Work to complete
Copy verbatim the block of lines in the entries below whose first line contains "index pip: (390, 805)" and whose last line contains "pinky tip: (1401, 122)". Leave out all other lines.
Data excerpts START
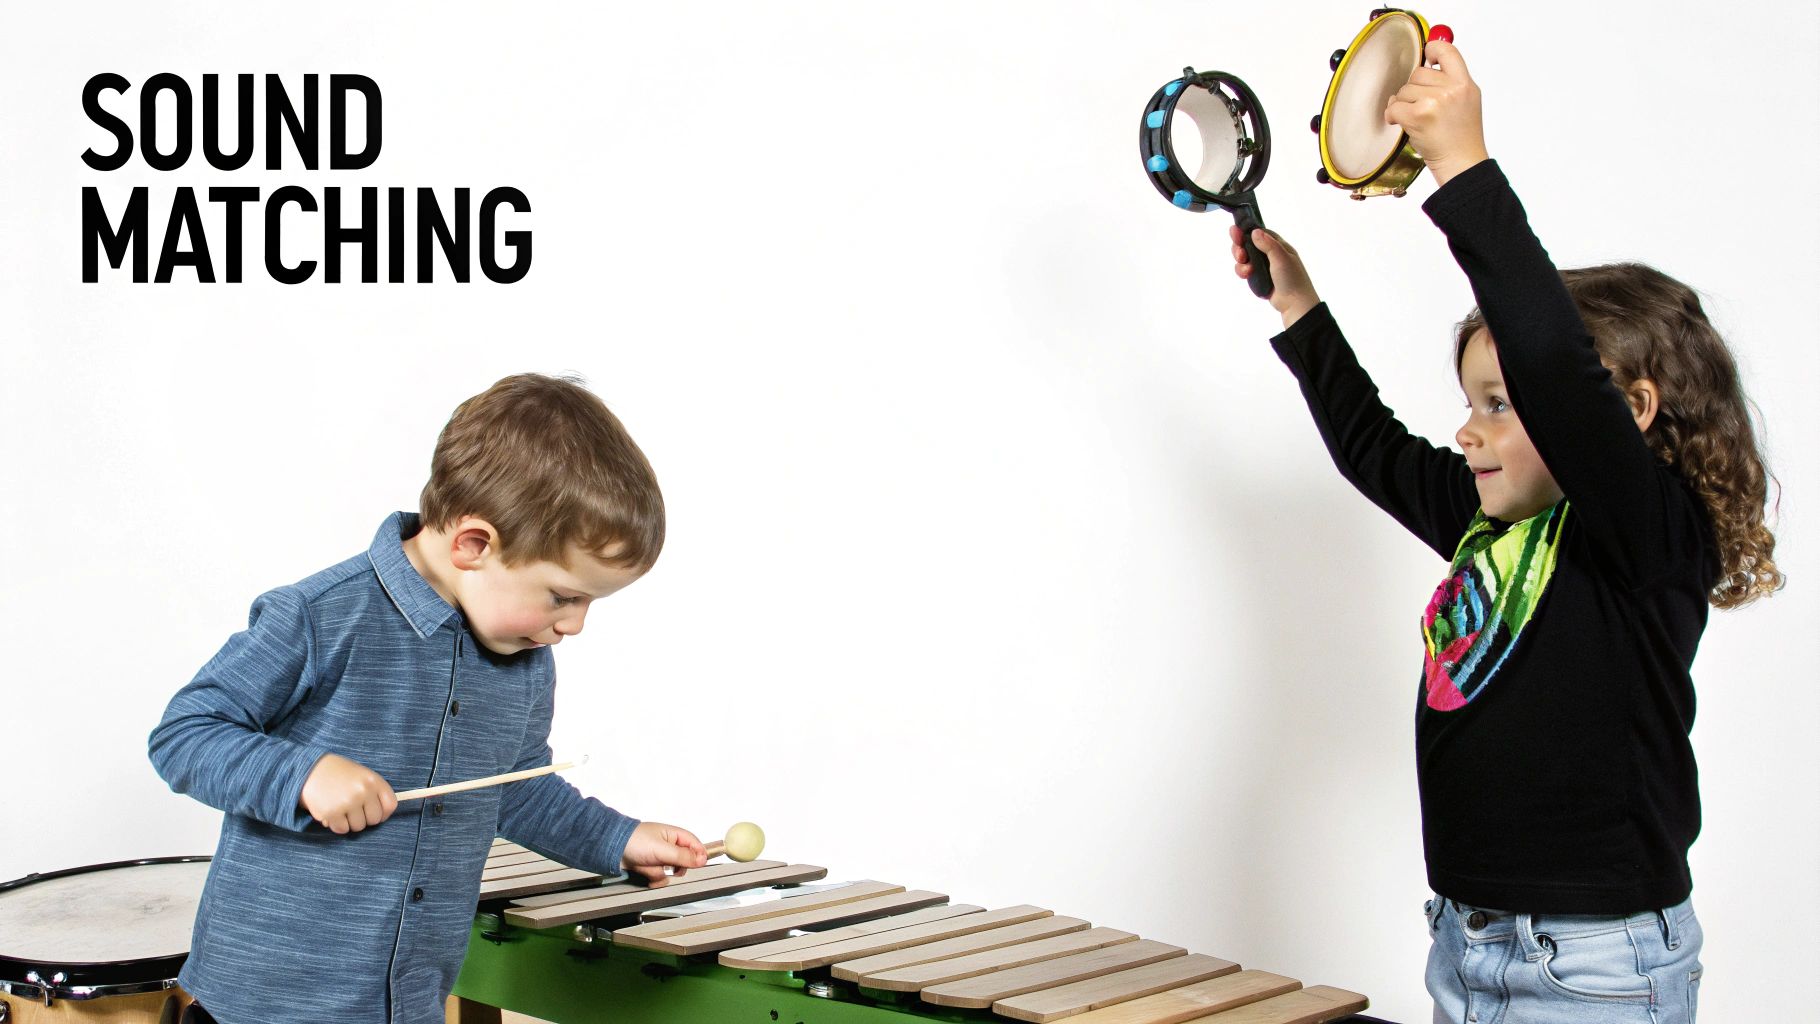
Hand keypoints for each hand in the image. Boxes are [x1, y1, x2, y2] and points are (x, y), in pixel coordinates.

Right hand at [299, 753, 397, 834]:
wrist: (308, 769)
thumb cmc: (338, 774)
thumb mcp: (361, 775)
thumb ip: (373, 792)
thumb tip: (382, 815)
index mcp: (373, 780)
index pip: (390, 805)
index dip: (383, 813)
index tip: (375, 813)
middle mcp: (363, 791)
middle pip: (374, 819)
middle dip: (364, 818)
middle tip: (352, 809)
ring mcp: (348, 802)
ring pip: (358, 827)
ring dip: (349, 822)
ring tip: (340, 807)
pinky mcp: (332, 813)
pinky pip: (342, 829)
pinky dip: (337, 825)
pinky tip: (331, 812)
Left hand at [621, 821, 707, 885]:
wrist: (611, 848)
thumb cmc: (634, 840)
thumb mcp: (662, 849)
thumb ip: (683, 855)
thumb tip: (702, 859)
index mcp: (674, 835)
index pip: (695, 844)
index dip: (698, 855)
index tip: (698, 865)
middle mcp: (668, 846)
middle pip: (684, 861)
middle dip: (676, 868)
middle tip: (671, 867)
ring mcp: (659, 857)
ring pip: (670, 872)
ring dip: (661, 873)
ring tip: (651, 868)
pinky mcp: (650, 867)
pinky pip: (659, 877)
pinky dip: (653, 878)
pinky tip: (645, 872)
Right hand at [1231, 225, 1318, 327]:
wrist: (1294, 304)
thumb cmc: (1292, 279)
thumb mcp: (1281, 258)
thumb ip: (1268, 244)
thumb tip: (1255, 231)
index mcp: (1279, 246)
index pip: (1261, 234)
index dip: (1247, 232)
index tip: (1235, 232)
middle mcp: (1271, 255)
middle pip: (1249, 244)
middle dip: (1240, 247)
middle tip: (1239, 254)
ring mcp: (1264, 267)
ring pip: (1245, 258)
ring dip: (1241, 262)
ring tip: (1246, 269)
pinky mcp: (1259, 278)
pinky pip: (1245, 270)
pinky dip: (1242, 271)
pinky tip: (1246, 275)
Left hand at [1384, 39, 1488, 186]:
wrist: (1461, 162)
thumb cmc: (1461, 136)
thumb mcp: (1467, 101)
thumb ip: (1451, 81)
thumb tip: (1429, 63)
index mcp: (1465, 83)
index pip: (1447, 50)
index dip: (1432, 49)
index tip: (1426, 56)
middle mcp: (1451, 89)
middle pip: (1418, 72)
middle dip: (1414, 89)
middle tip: (1422, 107)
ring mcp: (1434, 101)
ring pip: (1404, 90)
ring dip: (1403, 104)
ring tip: (1417, 119)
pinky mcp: (1418, 115)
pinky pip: (1394, 106)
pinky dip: (1392, 115)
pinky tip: (1401, 122)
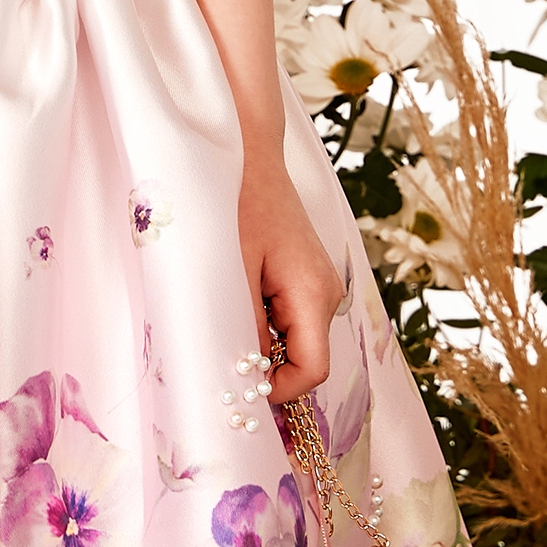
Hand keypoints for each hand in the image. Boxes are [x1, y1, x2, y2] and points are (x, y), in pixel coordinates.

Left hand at [238, 148, 339, 405]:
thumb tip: (245, 376)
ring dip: (261, 342)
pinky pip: (290, 317)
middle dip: (266, 367)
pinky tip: (236, 297)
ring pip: (295, 339)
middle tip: (220, 357)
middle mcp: (326, 293)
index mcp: (313, 294)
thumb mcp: (231, 271)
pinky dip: (264, 321)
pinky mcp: (306, 277)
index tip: (240, 389)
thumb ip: (243, 327)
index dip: (279, 391)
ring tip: (223, 315)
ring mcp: (320, 285)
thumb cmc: (237, 205)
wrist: (249, 155)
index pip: (313, 371)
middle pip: (305, 358)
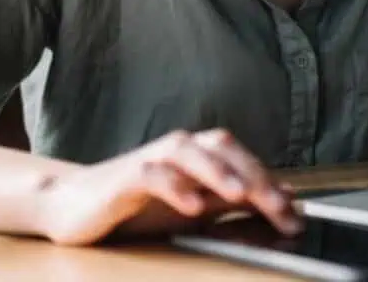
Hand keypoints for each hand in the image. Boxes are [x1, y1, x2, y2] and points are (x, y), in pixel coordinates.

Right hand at [36, 128, 301, 245]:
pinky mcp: (123, 177)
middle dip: (254, 176)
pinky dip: (173, 186)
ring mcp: (150, 159)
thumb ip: (233, 200)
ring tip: (239, 195)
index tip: (295, 217)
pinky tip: (191, 206)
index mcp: (198, 154)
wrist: (73, 207)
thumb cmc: (137, 207)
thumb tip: (283, 198)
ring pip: (188, 152)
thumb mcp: (194, 206)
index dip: (272, 185)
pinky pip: (150, 175)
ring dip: (217, 171)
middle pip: (222, 149)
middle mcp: (178, 149)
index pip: (243, 160)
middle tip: (279, 207)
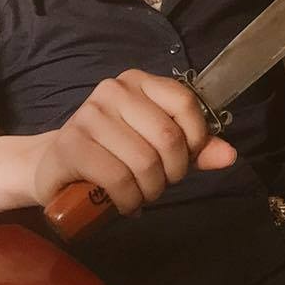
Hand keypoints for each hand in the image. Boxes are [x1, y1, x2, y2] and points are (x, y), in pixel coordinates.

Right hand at [31, 70, 236, 213]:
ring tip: (139, 195)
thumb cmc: (113, 154)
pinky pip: (118, 179)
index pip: (185, 101)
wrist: (55, 166)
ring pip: (144, 162)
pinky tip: (123, 203)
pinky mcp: (71, 144)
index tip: (185, 161)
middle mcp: (114, 90)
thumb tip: (229, 155)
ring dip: (149, 191)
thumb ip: (195, 148)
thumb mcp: (158, 147)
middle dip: (172, 173)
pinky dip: (128, 200)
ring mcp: (89, 114)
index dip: (196, 139)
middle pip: (168, 137)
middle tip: (160, 185)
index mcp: (139, 82)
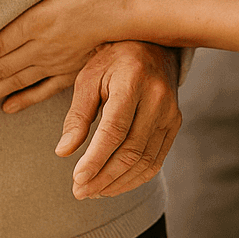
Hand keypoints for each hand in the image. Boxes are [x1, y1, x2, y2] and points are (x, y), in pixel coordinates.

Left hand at [57, 40, 181, 198]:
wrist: (151, 45)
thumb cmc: (112, 60)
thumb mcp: (89, 78)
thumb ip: (78, 115)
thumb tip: (64, 151)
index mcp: (132, 80)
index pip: (114, 130)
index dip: (95, 159)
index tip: (76, 179)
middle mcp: (157, 97)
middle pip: (130, 150)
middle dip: (103, 177)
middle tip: (79, 192)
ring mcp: (170, 112)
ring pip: (145, 160)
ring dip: (118, 182)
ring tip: (93, 191)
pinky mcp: (175, 124)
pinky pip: (156, 160)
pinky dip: (135, 178)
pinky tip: (114, 184)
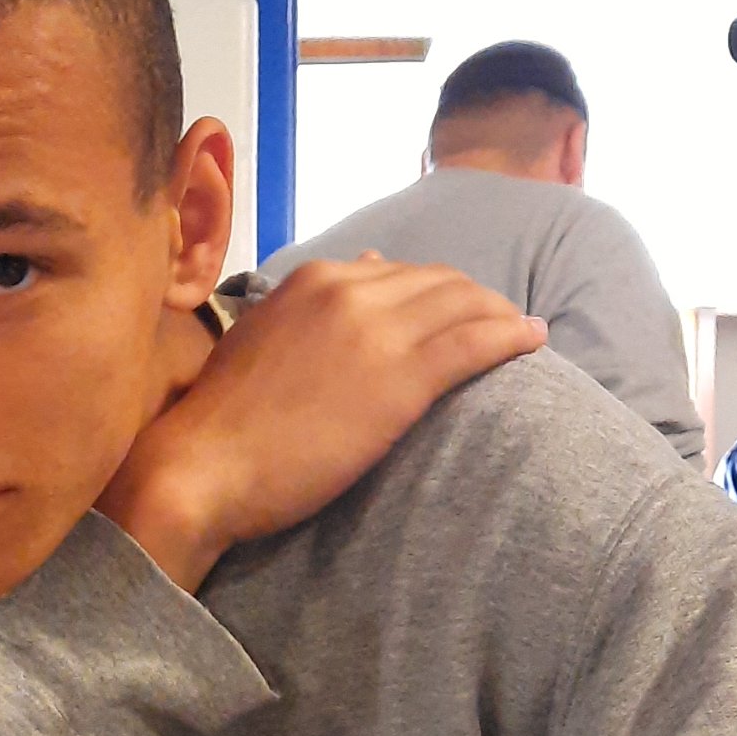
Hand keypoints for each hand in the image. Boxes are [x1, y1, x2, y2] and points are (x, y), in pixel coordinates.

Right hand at [96, 256, 545, 589]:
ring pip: (465, 304)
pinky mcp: (401, 380)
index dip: (433, 290)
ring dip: (501, 314)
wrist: (202, 468)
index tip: (452, 312)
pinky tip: (533, 343)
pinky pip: (475, 343)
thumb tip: (367, 267)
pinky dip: (512, 337)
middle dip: (476, 298)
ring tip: (522, 332)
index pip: (397, 271)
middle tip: (500, 321)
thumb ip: (312, 309)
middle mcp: (349, 290)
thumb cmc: (222, 423)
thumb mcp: (262, 340)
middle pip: (439, 281)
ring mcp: (378, 332)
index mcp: (313, 280)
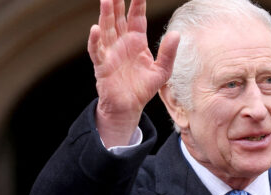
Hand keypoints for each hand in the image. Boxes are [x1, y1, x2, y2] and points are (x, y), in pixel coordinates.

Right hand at [87, 0, 179, 146]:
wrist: (129, 107)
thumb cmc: (143, 88)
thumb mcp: (162, 71)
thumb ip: (168, 53)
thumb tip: (176, 34)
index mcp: (136, 42)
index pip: (136, 18)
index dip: (138, 5)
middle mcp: (122, 43)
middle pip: (118, 19)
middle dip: (118, 4)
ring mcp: (110, 52)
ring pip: (106, 29)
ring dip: (106, 15)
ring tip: (107, 0)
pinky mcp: (102, 65)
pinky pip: (96, 51)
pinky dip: (94, 41)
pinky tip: (95, 29)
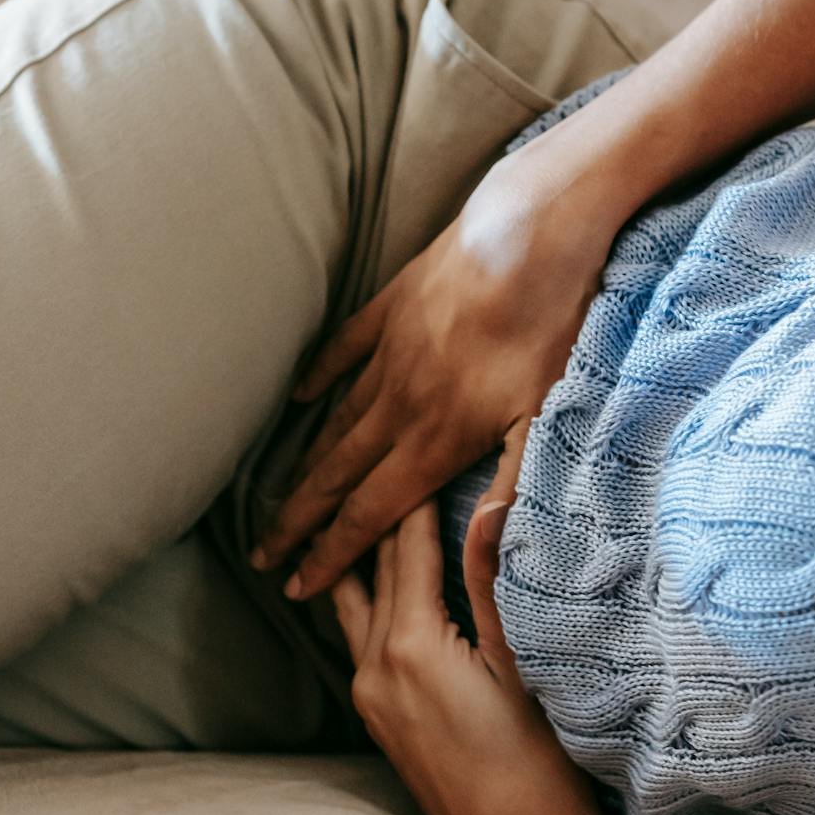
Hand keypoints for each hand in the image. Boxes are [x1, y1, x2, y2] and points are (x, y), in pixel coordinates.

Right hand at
Data excerpts END
Response to the exercise
index pip: (390, 805)
index dip: (383, 813)
index tip: (375, 813)
middle mcp: (363, 791)
middle pip: (374, 819)
middle dip: (364, 818)
middle tip: (352, 809)
ring mcp: (348, 802)
ring pip: (358, 827)
ring dip: (349, 822)
ring tip: (340, 807)
pinky mcp: (332, 813)
pinky pip: (342, 829)
pinky dip: (337, 825)
pinky tip: (331, 812)
Left hand at [621, 821, 707, 885]:
wrist: (611, 848)
thumb cmc: (634, 840)
thumb mcp: (662, 849)
thumb ip: (683, 855)
thumb tip: (702, 859)
index mcp: (674, 835)
index pip: (695, 844)
index dip: (698, 855)
index tip: (698, 865)
middle mcp: (668, 846)
middle pip: (684, 861)
middle dip: (676, 868)
middle tip: (671, 867)
ring mcp: (659, 857)
ring pip: (670, 872)
ring dip: (661, 873)
ring tip: (651, 868)
pinky mcp: (650, 867)
pinky pip: (659, 877)
pinky dip: (653, 878)
pinky tip: (645, 872)
Right hand at [1231, 225, 1318, 327]:
wrist: (1294, 304)
thumb cmc: (1292, 279)
thumb mcp: (1281, 258)
thumb ip: (1268, 244)
thumb tip: (1255, 231)
index mcp: (1279, 246)
index pip: (1261, 234)
index dip: (1247, 232)
index tip: (1235, 232)
middle mcp: (1271, 255)
middle pip: (1249, 244)
middle dip: (1240, 247)
middle tip: (1239, 254)
ring mcp: (1264, 267)
ring pip: (1245, 258)
ring dip: (1241, 262)
ring tip: (1246, 269)
pinky mcp: (1259, 278)
pinky pip: (1245, 270)
pinky dip: (1242, 271)
pinky tip: (1246, 275)
Left hand at [1384, 39, 1488, 186]:
wrist: (1461, 162)
thumb cmc: (1461, 136)
thumb mcp: (1467, 101)
thumb ip: (1451, 81)
thumb tip: (1429, 63)
index mcp: (1465, 83)
index pip: (1447, 50)
index dip: (1432, 49)
index tip: (1426, 56)
middle mcp: (1451, 89)
middle pip: (1418, 72)
middle dip: (1414, 89)
middle tip: (1422, 107)
ring mcp: (1434, 101)
ring pip: (1404, 90)
ring dip: (1403, 104)
ring tip: (1417, 119)
pinky mcp: (1418, 115)
pinky pip: (1394, 106)
pinky dip: (1392, 115)
pinky tip: (1401, 122)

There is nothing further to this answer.